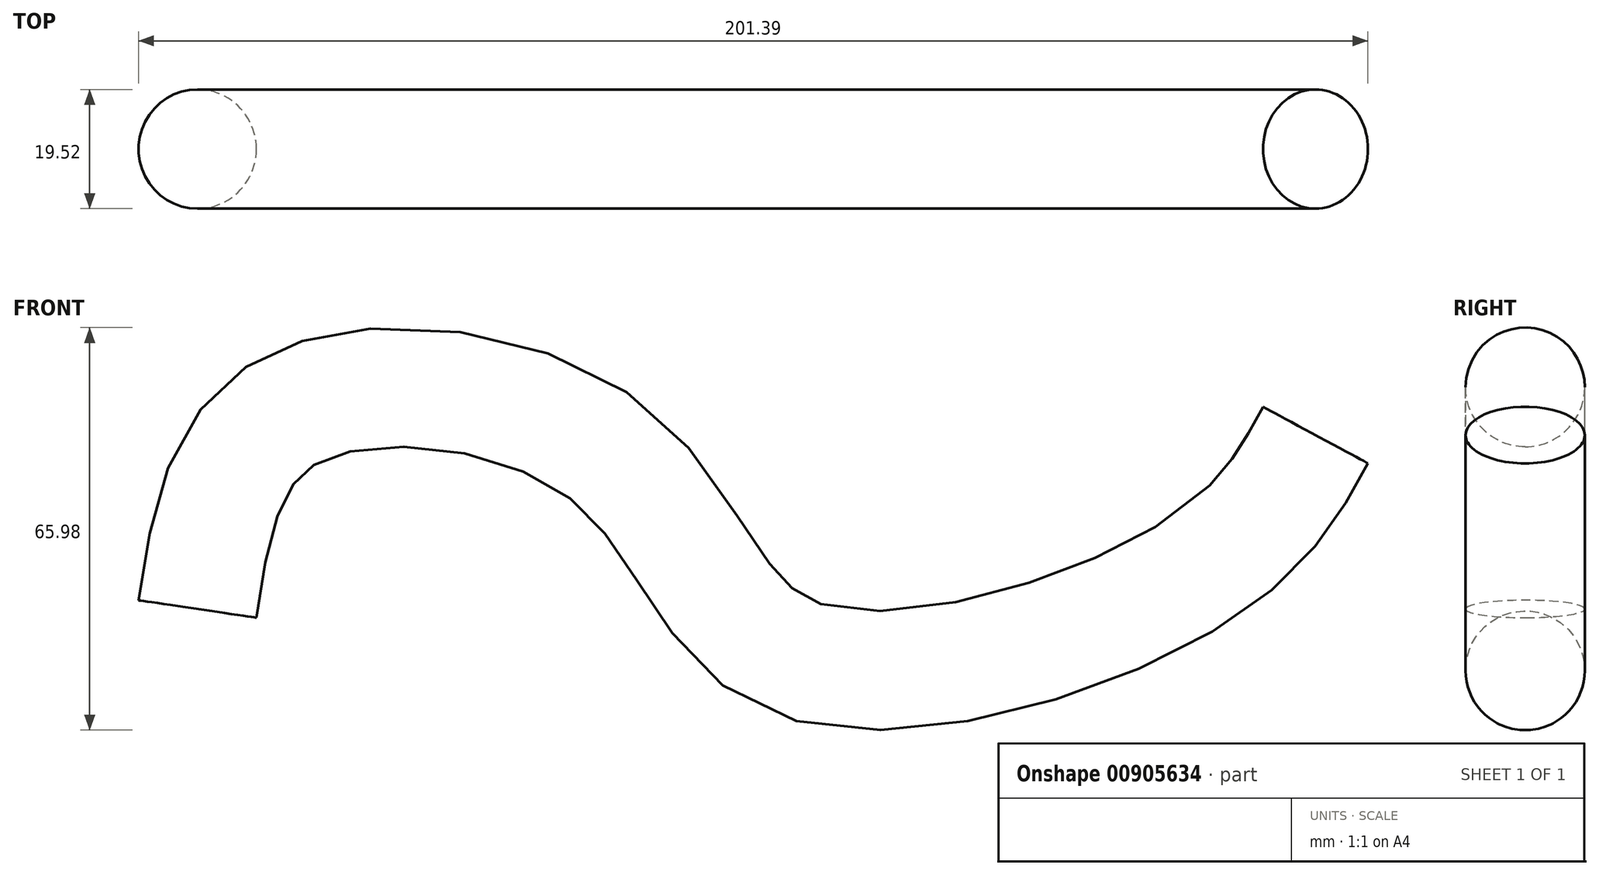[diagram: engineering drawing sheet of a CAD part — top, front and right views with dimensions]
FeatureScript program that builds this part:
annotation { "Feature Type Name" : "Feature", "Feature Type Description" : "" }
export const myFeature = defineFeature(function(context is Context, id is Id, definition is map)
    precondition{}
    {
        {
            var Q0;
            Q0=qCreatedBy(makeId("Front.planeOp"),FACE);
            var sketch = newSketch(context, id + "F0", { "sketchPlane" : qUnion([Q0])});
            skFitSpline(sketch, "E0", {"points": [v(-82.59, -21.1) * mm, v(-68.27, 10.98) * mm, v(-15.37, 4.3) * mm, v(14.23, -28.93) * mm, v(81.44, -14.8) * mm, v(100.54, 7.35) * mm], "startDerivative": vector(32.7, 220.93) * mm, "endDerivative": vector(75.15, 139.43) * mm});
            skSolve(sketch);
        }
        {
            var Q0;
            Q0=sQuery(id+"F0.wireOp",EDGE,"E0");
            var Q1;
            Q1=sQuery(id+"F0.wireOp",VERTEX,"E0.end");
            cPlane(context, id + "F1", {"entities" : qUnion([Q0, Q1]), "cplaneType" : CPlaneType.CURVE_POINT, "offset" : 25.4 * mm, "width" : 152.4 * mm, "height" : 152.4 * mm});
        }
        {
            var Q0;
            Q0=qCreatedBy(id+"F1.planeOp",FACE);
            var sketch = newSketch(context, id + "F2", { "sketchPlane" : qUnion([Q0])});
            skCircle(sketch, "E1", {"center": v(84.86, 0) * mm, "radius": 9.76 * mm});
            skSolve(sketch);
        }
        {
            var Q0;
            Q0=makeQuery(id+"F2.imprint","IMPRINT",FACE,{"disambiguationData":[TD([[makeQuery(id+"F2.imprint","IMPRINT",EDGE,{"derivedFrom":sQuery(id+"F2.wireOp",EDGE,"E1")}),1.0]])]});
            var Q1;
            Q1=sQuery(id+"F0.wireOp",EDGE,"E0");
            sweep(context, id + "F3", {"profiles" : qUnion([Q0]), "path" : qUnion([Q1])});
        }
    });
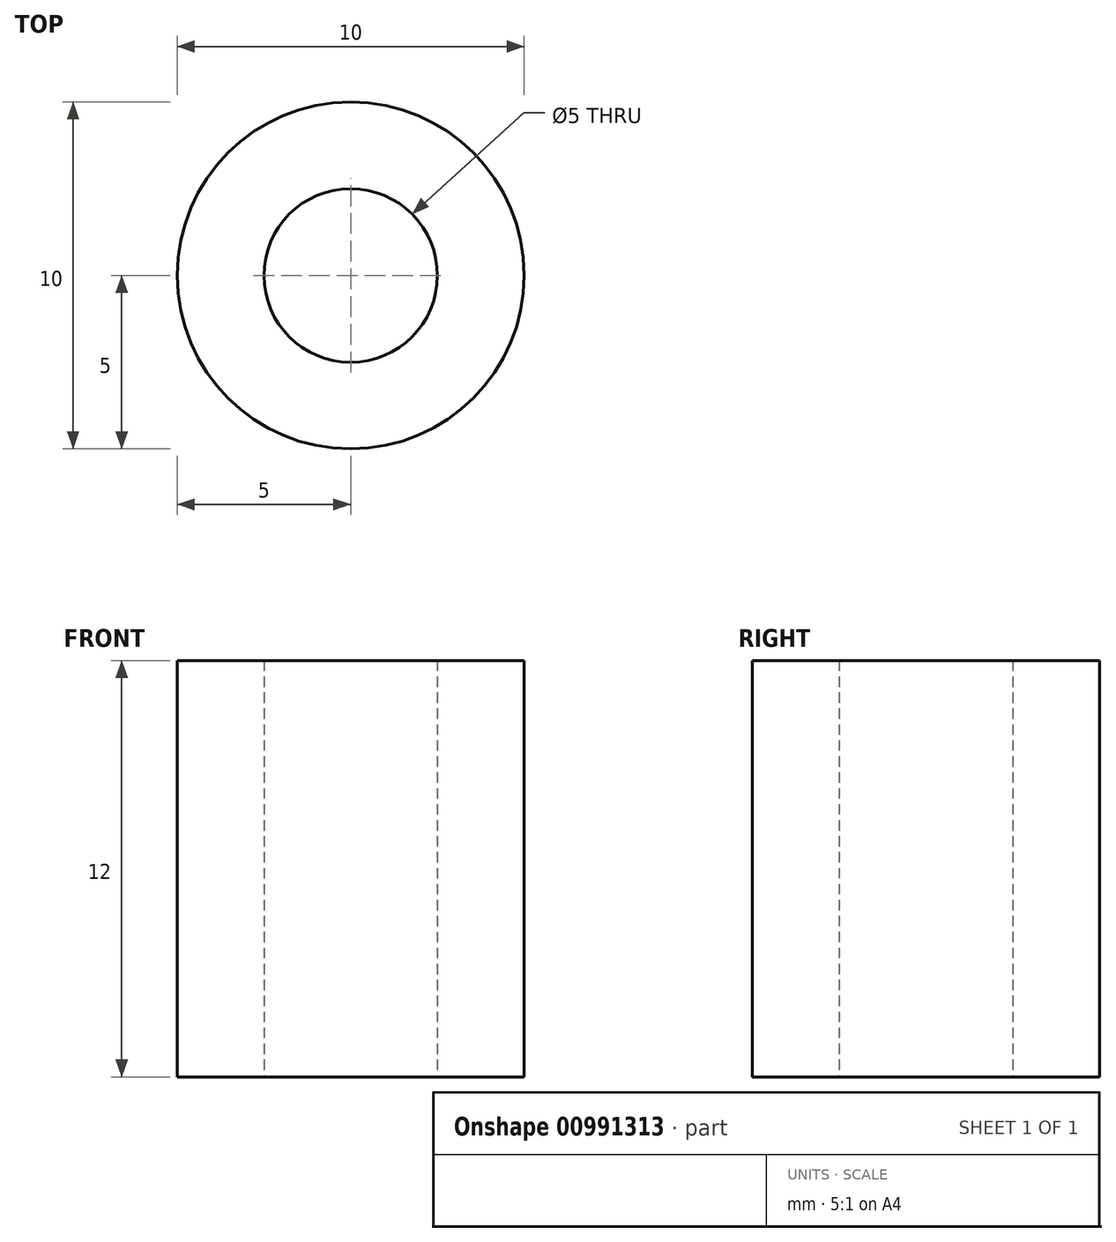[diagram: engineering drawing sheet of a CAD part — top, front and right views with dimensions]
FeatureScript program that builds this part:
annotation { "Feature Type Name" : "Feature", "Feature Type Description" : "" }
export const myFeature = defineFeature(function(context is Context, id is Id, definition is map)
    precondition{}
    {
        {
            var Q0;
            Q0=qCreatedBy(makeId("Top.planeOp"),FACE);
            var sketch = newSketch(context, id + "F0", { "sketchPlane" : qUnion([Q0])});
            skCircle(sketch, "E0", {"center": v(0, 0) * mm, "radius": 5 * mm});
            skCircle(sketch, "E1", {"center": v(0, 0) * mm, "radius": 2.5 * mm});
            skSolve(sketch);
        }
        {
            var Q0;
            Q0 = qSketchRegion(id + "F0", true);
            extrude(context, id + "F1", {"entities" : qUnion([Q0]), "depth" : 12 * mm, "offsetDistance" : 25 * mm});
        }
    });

* * *

▶ **Task to carry out**
Report each line of the listing that contains the string "wireOp".

▶ **Task response**
            Q0=sQuery(id+"F0.wireOp",EDGE,"E0");
            Q1=sQuery(id+"F0.wireOp",VERTEX,"E0.end");
            Q0=makeQuery(id+"F2.imprint","IMPRINT",FACE,{"disambiguationData":[TD([[makeQuery(id+"F2.imprint","IMPRINT",EDGE,{"derivedFrom":sQuery(id+"F2.wireOp",EDGE,"E1")}),1.0]])]});
            Q1=sQuery(id+"F0.wireOp",EDGE,"E0");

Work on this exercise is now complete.